I've never needed to do this, I didn't know there were two versions, one for GP and one without.
-
@shybrsky said:
@Dashrender said:
@shybrsky said:
@Dashrender said:
Do users have local admin?
Can non admins install FF addons?
not all users have local admin, some using domain user ..
my engineers r already set on firewall to block http proxy , but doesnt works ..I'm guessing you're only blocking http proxy, not https proxy, though that is much harder... Really start by blocking outbound 443, bit that is also easily bypassed.
To really stop this you need to stop all outbound traffic that you don't specifically allow.
if i block 443, some of my web services like mapi and another web applications also using https ...
As Scott said, a properly setup firewall and proxy setup will allow these things to work. Of course you will have more work in front of you, for example outlook won't use a proxy that you don't setup by default. You may have other software that you will have to manually setup assuming you are not using a transparent proxy.
What kind of proxy sever are you using?
-
TMG Forefront
-
@shybrsky said:
@scottalanmiller said:
@shybrsky said:
thats why i just want to know, is there any way to set some policy on AD
Did you install the version of Firefox that supports Group Policy? If so, yes. If not, no.
just tested , not works ..
do i need to log off or restart ??Just tested what? If you installed the right type of Firefox? You would know if you got the special GP enabled one or if you got the normal one, presumably. You do not need to log off or restart, it is just an application.
-
@Dashrender said:
@scottalanmiller said:
@shybrsky said:
thats why i just want to know, is there any way to set some policy on AD
Did you install the version of Firefox that supports Group Policy? If so, yes. If not, no.
I've never needed to do this, I didn't know there were two versions, one for GP and one without.

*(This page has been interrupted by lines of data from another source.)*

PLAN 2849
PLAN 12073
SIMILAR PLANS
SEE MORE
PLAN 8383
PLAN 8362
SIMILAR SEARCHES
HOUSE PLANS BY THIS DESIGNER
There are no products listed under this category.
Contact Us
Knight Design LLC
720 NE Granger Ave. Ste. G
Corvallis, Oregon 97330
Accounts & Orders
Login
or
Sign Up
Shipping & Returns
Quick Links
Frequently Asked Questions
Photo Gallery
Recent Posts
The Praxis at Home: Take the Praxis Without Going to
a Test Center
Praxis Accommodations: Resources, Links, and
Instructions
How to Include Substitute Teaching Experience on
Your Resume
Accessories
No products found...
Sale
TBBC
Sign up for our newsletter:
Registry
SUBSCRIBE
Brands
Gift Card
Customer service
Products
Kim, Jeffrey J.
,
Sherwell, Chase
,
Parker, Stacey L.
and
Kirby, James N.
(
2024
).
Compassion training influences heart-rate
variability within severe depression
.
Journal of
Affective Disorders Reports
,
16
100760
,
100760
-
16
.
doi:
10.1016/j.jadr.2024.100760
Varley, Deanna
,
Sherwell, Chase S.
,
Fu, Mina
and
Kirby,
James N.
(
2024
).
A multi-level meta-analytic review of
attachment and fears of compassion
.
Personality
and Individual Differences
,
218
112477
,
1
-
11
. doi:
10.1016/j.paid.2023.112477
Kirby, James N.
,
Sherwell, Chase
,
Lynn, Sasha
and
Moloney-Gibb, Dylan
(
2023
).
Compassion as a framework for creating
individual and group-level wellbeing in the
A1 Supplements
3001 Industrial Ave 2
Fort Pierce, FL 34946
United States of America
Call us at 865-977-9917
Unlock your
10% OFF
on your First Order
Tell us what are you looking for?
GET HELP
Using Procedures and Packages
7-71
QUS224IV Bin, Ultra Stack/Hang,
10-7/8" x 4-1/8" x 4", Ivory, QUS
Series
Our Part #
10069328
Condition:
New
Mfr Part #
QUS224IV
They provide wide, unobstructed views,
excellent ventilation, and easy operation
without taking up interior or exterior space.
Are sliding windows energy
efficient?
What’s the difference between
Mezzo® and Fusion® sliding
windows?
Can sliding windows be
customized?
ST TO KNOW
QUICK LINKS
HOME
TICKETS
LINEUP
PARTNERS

Yup, a normal version for normal users and a business MSI installer with GP built in for businesses.
-
-
@scottalanmiller said:
@shybrsky said:
TMG Forefront
Do you have it set up as transparent?
nope ..
but now its ok ..
it works with new firewall .. -
Ah good, that will help. So it is working now? The things that you need to block are now blocked?
-
what did you do to fix it?
-
@Dashrender said:
what did you do to fix it?
my network tim and vendors did it .. look like they block any adds on, application, vpn tunneling from firewall tools ...
-
Ah, so it sounds like the firewall was just not blocking them before?